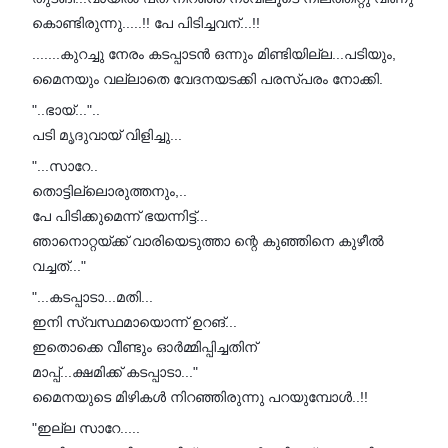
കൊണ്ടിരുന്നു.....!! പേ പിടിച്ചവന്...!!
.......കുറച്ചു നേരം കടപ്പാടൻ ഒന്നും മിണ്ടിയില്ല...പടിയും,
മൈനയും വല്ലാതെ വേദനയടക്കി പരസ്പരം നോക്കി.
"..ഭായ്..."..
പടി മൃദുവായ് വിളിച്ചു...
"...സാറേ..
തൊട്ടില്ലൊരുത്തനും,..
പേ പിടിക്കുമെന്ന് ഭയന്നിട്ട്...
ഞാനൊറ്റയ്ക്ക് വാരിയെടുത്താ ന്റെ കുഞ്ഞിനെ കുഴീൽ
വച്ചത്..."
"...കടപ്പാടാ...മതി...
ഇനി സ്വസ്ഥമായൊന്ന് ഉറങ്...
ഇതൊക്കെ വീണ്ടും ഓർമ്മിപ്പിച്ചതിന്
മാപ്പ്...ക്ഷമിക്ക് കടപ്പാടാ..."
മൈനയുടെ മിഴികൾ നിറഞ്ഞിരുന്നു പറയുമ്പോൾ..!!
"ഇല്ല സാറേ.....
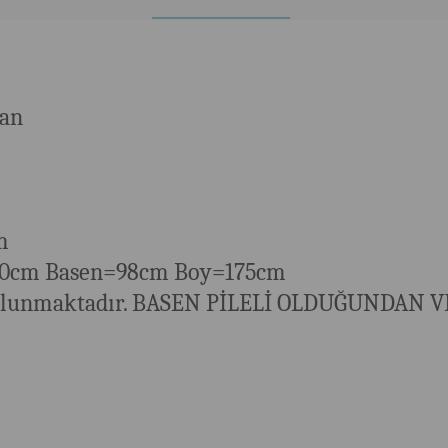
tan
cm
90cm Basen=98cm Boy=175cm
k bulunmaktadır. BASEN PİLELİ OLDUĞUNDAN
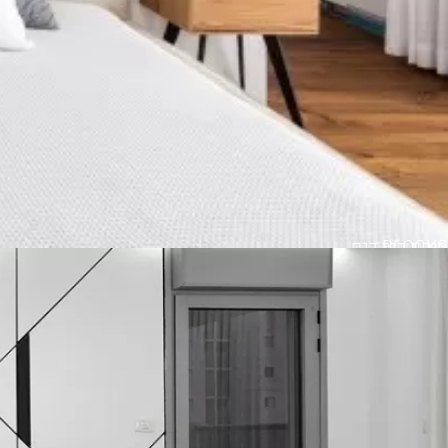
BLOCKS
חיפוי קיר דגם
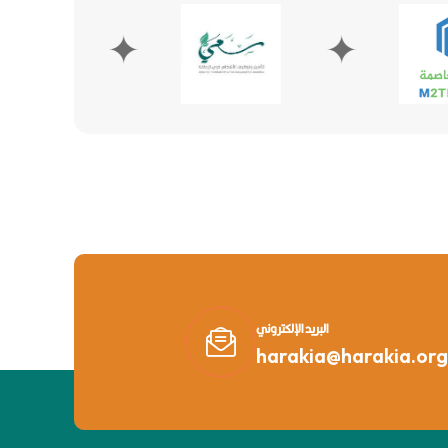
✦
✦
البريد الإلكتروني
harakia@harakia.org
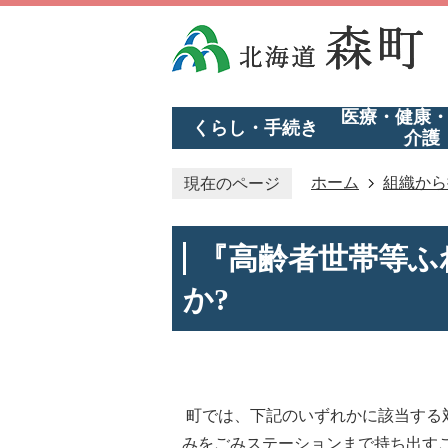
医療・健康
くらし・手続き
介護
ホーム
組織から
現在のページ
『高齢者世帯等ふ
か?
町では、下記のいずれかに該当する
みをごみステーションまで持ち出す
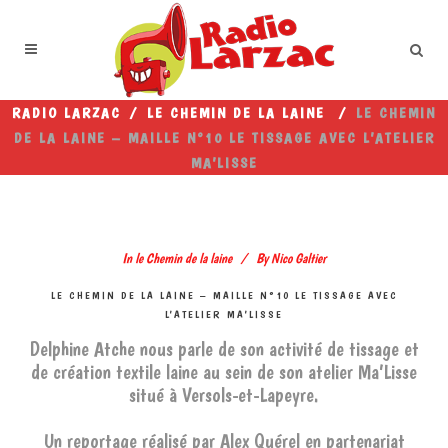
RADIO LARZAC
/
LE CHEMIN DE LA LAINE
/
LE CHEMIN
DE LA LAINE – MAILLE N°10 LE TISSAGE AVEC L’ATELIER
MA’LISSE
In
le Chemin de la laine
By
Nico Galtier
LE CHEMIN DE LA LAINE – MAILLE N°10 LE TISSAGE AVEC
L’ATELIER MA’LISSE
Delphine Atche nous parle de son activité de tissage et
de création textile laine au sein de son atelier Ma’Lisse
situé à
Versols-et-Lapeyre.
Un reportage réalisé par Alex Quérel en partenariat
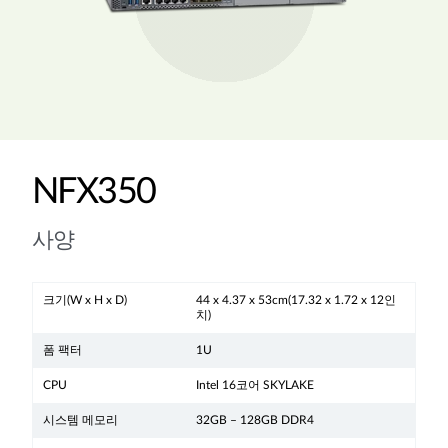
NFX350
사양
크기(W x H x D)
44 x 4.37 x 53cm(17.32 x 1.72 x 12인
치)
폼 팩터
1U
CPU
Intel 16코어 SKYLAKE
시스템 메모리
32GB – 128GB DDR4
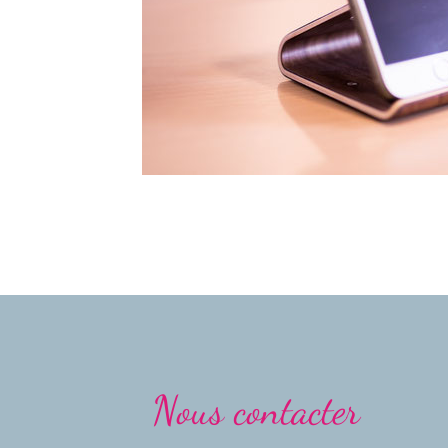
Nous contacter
...
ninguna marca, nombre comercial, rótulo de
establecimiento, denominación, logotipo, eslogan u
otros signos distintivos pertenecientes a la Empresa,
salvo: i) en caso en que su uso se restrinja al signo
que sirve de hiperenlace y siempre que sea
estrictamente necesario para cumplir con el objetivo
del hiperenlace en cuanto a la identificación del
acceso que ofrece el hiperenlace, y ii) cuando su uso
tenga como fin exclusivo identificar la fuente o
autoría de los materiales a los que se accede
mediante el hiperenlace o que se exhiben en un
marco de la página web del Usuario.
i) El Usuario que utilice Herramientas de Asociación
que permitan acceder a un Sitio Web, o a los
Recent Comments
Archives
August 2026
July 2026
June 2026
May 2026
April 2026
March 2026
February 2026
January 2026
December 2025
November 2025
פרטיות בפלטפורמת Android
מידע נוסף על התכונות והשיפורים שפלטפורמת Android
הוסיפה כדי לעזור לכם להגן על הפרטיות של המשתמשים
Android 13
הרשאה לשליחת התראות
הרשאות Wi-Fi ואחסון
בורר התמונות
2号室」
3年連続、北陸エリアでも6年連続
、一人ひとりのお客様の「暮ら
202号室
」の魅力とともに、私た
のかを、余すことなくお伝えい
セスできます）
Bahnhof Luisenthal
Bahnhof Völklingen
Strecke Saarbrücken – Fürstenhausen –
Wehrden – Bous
---
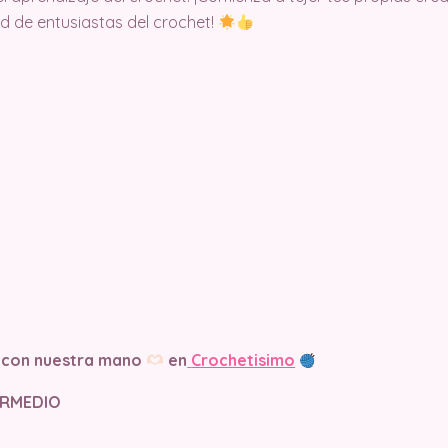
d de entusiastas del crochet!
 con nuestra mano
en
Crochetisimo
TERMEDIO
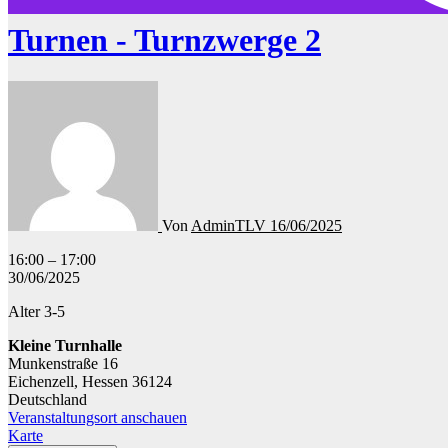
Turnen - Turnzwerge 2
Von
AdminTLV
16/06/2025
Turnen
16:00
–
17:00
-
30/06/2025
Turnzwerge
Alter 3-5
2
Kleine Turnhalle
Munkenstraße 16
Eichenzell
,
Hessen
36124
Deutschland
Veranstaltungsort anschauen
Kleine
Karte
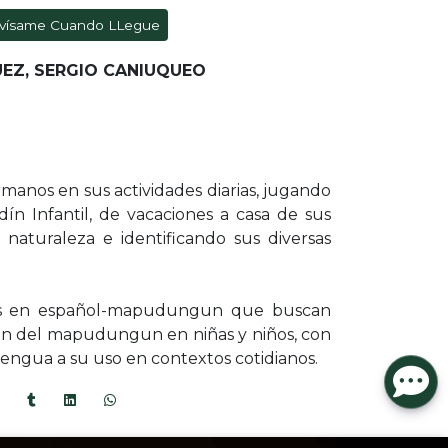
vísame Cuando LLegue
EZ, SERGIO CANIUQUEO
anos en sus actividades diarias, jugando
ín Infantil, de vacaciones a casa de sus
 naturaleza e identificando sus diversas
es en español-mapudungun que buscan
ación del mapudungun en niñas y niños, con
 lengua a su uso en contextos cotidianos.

# Problem to work on
Return every line from the material that contains the word "hiperenlace".

# Reply to the exercise
que sirve de hiperenlace y siempre que sea
del hiperenlace en cuanto a la identificación del
acceso que ofrece el hiperenlace, y ii) cuando su uso
mediante el hiperenlace o que se exhiben en un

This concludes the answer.